Bills to support Boca Raton student organizations go missing in the house

Gregory Cox, Managing Editor

According to a Boca Raton House of Representatives meeting held June 19, a number of approved bills are missing or have not been processed from the previous semester.

The bills, which passed through the house, were intended to improve some aspects of student life, but physical copies with signatures cannot be found, leaving the legislation up in the air.

A bill is a piece of legislation responsible for the allocation of funds, creating or abolishing programs and affects the internal aspects of student government or the university.

In order for organizations to receive funding from student government to host events or cover expenses, organizations can approach the house of representatives and present a bill justifying their needs. That bill is then voted on by the house of representatives.

One bill under question, passed on Jan. 23 of this year, would have given close to $9,000 to Night Owls, the on campus student taxi service.

The funds would have gone toward the purchase a new golf cart in order to replace two older ones that had been damaged.

The UP reached out to Robert Marriaga, the current speaker of the house, asking what other bills were missing, but did not receive a response as of publication time.

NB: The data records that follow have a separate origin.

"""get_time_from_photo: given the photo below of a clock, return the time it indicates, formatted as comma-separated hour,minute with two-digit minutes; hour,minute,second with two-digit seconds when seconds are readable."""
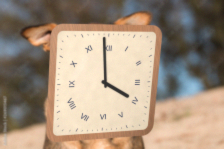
3,59
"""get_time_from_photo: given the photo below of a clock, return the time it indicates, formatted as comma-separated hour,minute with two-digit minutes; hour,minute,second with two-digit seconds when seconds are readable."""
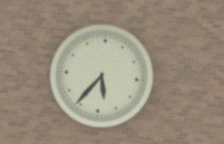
5,36
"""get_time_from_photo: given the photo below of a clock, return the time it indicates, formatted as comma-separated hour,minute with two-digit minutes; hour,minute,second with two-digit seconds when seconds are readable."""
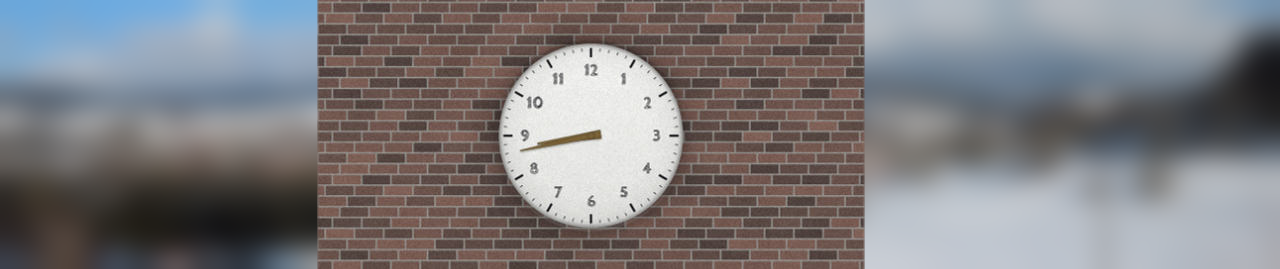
8,43
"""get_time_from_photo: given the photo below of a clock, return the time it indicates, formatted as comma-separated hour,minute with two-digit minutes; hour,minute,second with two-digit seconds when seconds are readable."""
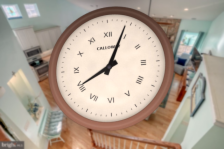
8,04
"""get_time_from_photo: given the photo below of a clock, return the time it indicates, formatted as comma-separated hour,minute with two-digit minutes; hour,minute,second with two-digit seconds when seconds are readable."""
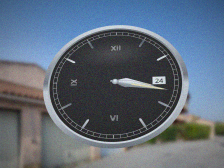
3,17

Since these bills never reached the proper authority, the organizations who presented the bills will need to resubmit their requests next fiscal year. This means that they would have be financed out of budgets that are tighter because of mandatory 15 percent cuts that take effect July 1.

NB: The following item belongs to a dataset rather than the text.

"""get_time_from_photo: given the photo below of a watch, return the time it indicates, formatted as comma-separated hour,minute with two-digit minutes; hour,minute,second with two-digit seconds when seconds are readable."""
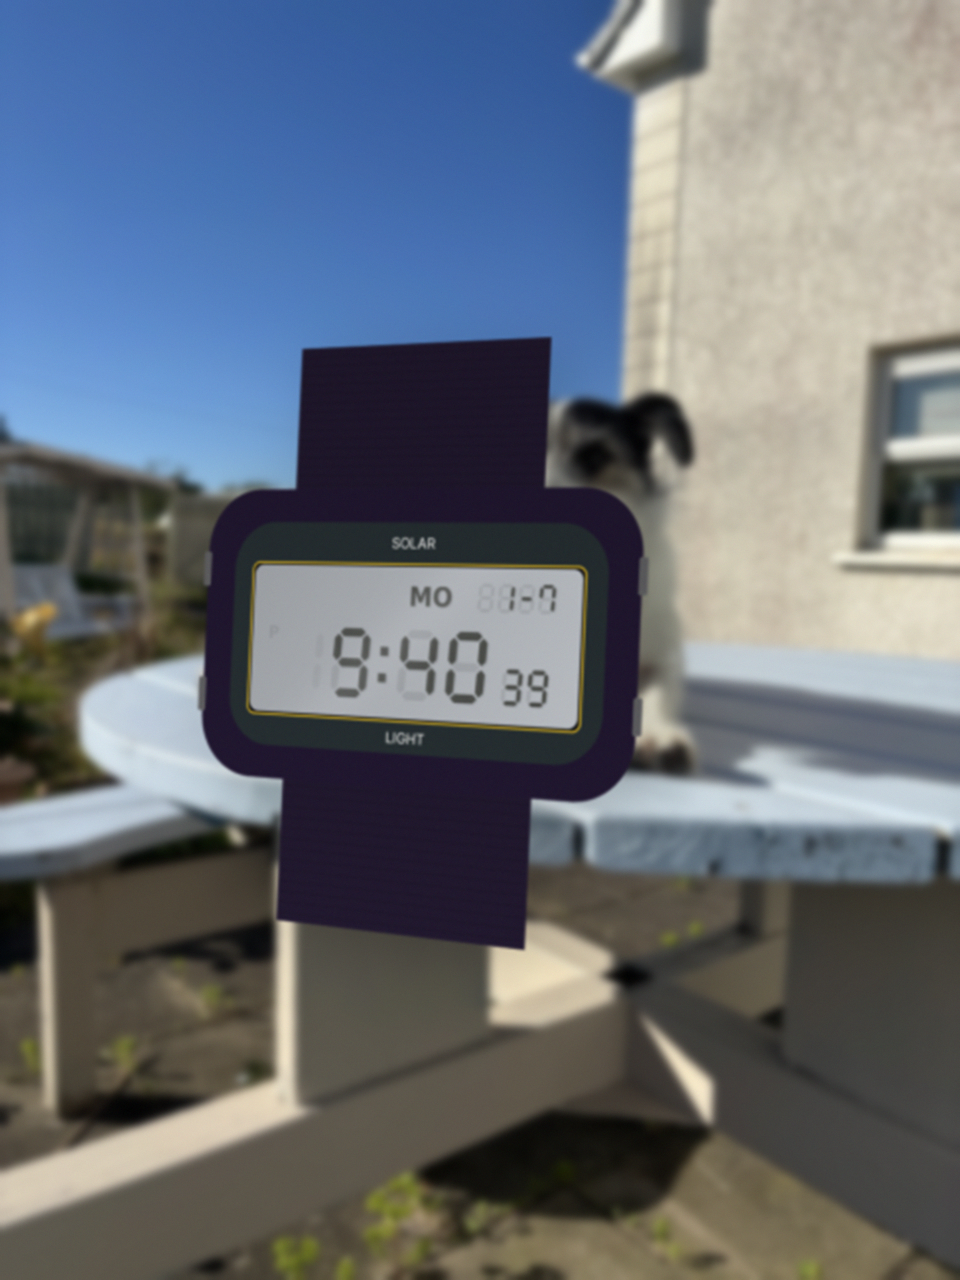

Marriaga is conducting an investigation to find out what happened. “I will be giving this house a complete report once we are finished [with our investigation],” he said.

Evan Harrow, a member of the house and chairman of the Rules and Policies Committee and the longest lasting member of the house, said a possibility for the slip up was that all the bills may have been signed, but were never handed to the Activity and Service Accounting and Budget Office. Or, he added, “Some of them were vetoed when the money was frozen, and we were just not told.”

A bill passes with over a 50 percent vote. It is then presented to the governor, who can veto or pass the bill, and then to the Vice President of Student Affairs. It is unclear in the process where the bills got lost.

Marriaga told the UP that there is currently no one to blame for the mishap, as there are a lot of moving pieces in order to get a bill approved.

Chris Ferreira, the current governor and Marriaga are currently looking into ways to still have the funding for these bills appropriated before the budgets turn over on July 1.